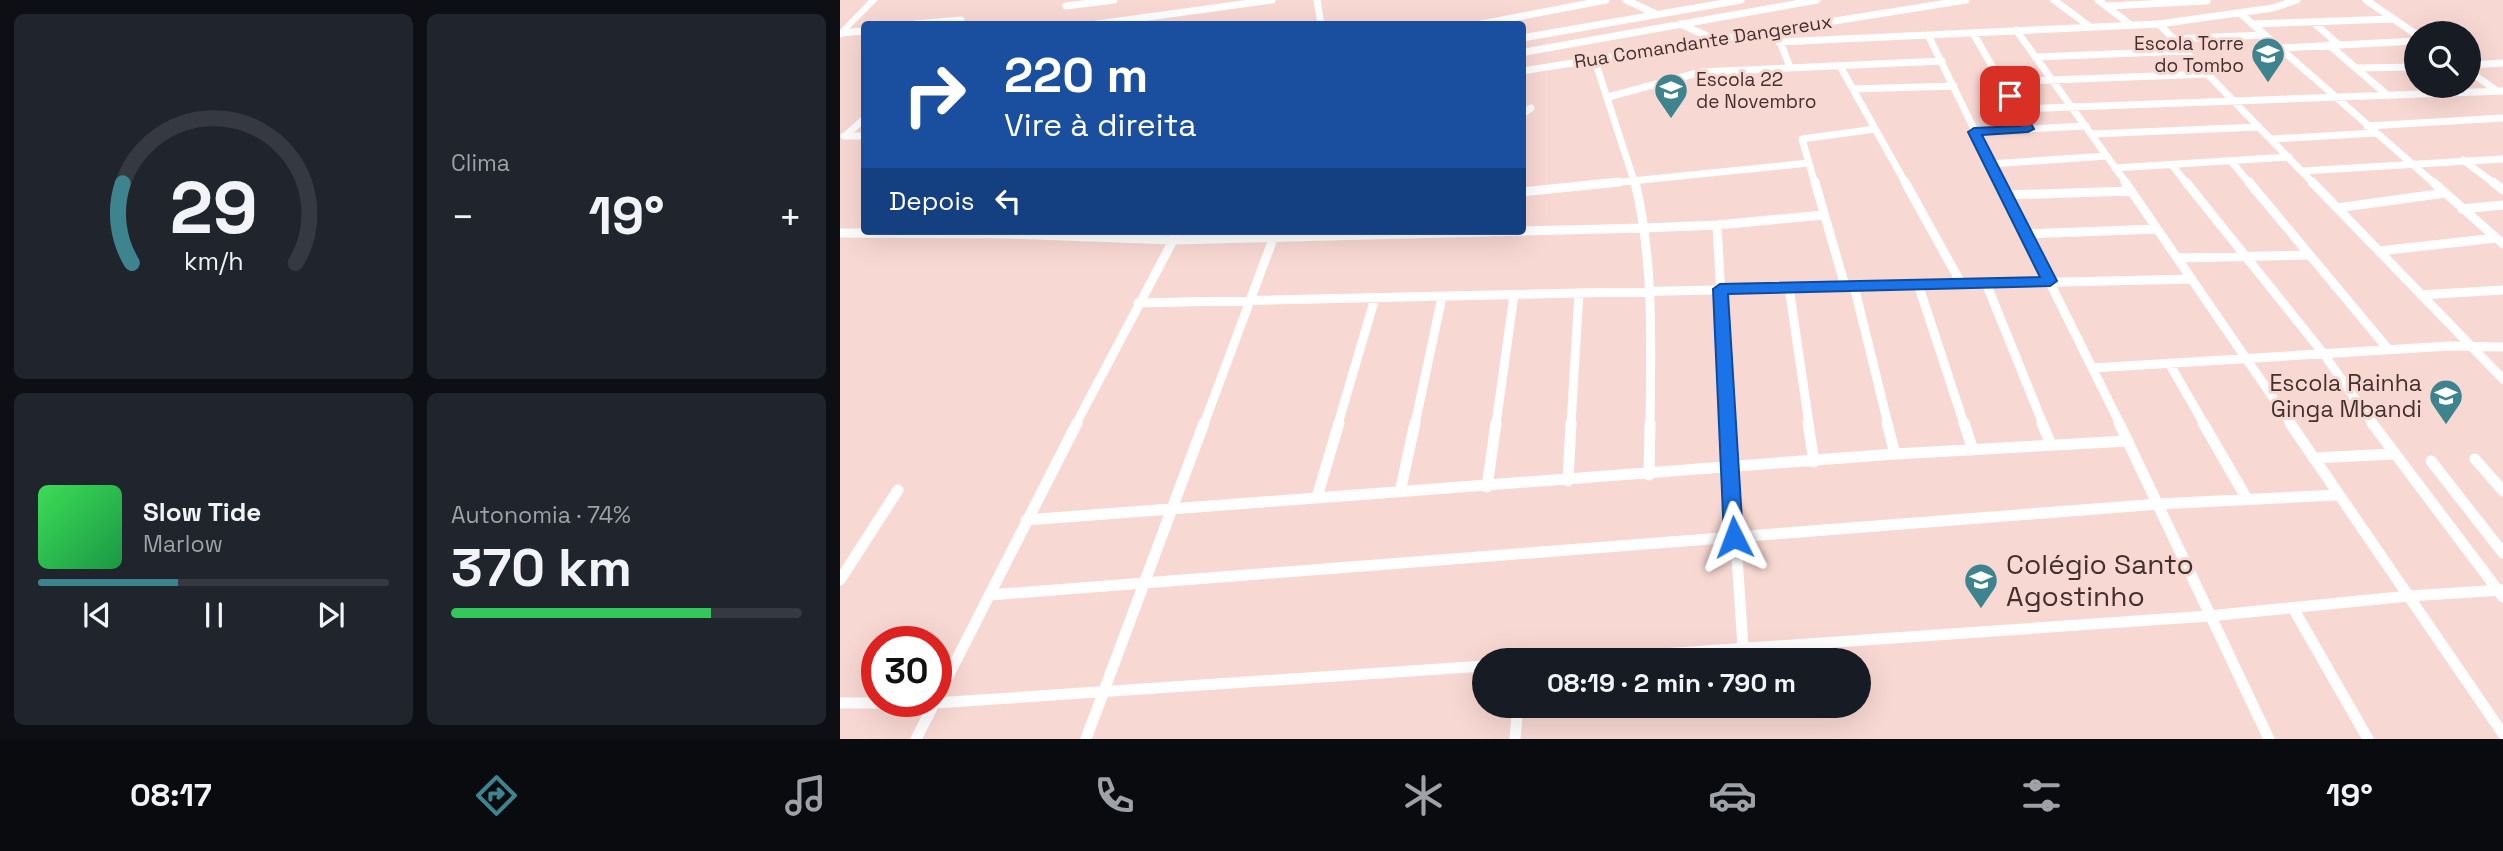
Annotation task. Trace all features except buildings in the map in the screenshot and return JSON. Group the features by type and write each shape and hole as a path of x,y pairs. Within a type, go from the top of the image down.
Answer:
{"main road":[{"path":"841,34 874,0"}],"street":[{"path":"1066,6 1114,0"},
{"path":"1115,21 1217,4 1272,0"},
{"path":"1317,0 1320,21"},
{"path":"1501,21 1606,0"},
{"path":"1626,0 1714,39"},
{"path":"1526,37 1741,0"},
{"path":"1526,50 1817,0"},
{"name":"Rua Comandante Dangereux","path":"1526,70 1966,0"},
{"path":"2054,0 2089,26"},
{"path":"2098,0 2131,24"},
{"path":"2108,6 2206,0 2230,15"},
{"path":"1779,41 2159,24 2241,14 2297,0"},
{"path":"2366,0 2404,26"},
{"path":"2241,14 2499,241"},
{"path":"2252,23 2393,19"},
{"path":"2313,22 2339,45"},
{"path":"2159,24 2503,379"},
{"path":"1778,29 1779,41 1790,67"},
{"path":"2016,30 2178,258 2503,734"},
{"path":"841,34 861,31"},
{"path":"1973,33 2028,129"},
{"path":"1928,35 2159,504 2209,616 2269,739"},
{"path":"2173,39 2265,35"},
{"path":"2280,48 2404,42"},
{"path":"2329,45 2386,94"},
{"path":"2036,57 2185,51"},
{"path":"1526,53 1535,69"},
{"path":"1594,58 1635,182 1644,228 1648,291 1649,475"},
{"path":"1608,97 1701,72 1942,61"},
{"path":"2481,64 2503,63"},
{"path":"1840,66 1961,283"},
{"path":"2357,68 2404,66"},
{"path":"2002,82 2208,74"},
{"path":"2481,79 2501,92"},
{"path":"1853,89 1954,86"},
{"path":"2018,109 2501,92"},
{"path":"1526,111 1531,108"},
{"path":"2367,126 2503,118"},
{"path":"843,136 861,120"},
{"path":"852,128 861,126"},
{"path":"1974,132 2086,126"},
{"path":"2092,134 2259,127"},
{"path":"1875,129 1806,137 1802,142 1849,286 1895,454"},
{"path":"2271,139 2376,133"},
{"path":"843,136 861,136"},
{"path":"1990,164 2107,156"},
{"path":"2115,168 2289,157"},
{"path":"2302,171 2503,159"},
{"path":"2463,160 2503,190"},
{"path":"2231,161 2388,349"},
{"path":"1526,192 1808,163"},
{"path":"2172,165 2323,354 2394,454 2501,592"},
{"path":"2006,195 2130,191"},
{"path":"2337,208 2445,193"},
{"path":"2462,209 2503,205"},
{"path":"1526,230 1717,225 1824,215"},
{"path":"1717,225 1734,537 1743,647"},
{"path":"2025,234 2157,229"},
{"path":"840,233 861,233"},
{"path":"952,668 1175,235"},
{"path":"1086,739 1275,235"},
{"path":"2379,251 2499,241"},
{"path":"2178,258 2307,255"},
{"path":"1138,303 2192,279"},
{"path":"1986,283 2051,445"},
{"path":"1918,284 1973,450"},
{"path":"1789,287 1814,461"},
{"path":"2421,295 2503,290"},
{"path":"1568,481 1579,293"},
{"path":"1487,487 1514,295"},
{"path":"1400,492 1442,297"},
{"path":"1317,497 1375,298"},
{"path":"2093,368 2388,349 2503,347"},
{"path":"2169,363 2247,499"},
{"path":"1026,520 1730,469 1895,454 2128,441"},
{"path":"2313,458 2394,454"},
{"path":"2475,459 2503,491"},
{"path":"2431,461 2503,553"},
{"path":"840,580 898,490"},
{"path":"989,595 2159,504 2338,495"},
{"path":"1730,648 2209,616 2409,596 2501,592"},
{"path":"2293,608 2368,739"},
{"path":"952,700 1472,667"},
{"path":"840,703 861,703"},
{"path":"916,739 927,717"},
{"path":"1515,739 1517,718"}],"place":[{"name":"Escola Torre do Tombo","path":"2268,84"},
{"name":"Escola 22 de Novembro","path":"1671,120"},
{"name":"Escola Rainha Ginga Mbandi","path":"2446,426"},
{"name":"Colégio Santo Agostinho","path":"1981,610"}],"route":[{"path":"1734,537 1720,289 2050,281 1974,132 2028,129 2010,96"}]}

(TO DO):
Reproduce every line in the records above that contains the word "name".

(ANSWER AREA):
{"name":"Rua Comandante Dangereux","path":"1526,70 1966,0"},
{"path":"1515,739 1517,718"}],"place":[{"name":"Escola Torre do Tombo","path":"2268,84"},
{"name":"Escola 22 de Novembro","path":"1671,120"},
{"name":"Escola Rainha Ginga Mbandi","path":"2446,426"},
{"name":"Colégio Santo Agostinho","path":"1981,610"}],"route":[{"path":"1734,537 1720,289 2050,281 1974,132 2028,129 2010,96"}]}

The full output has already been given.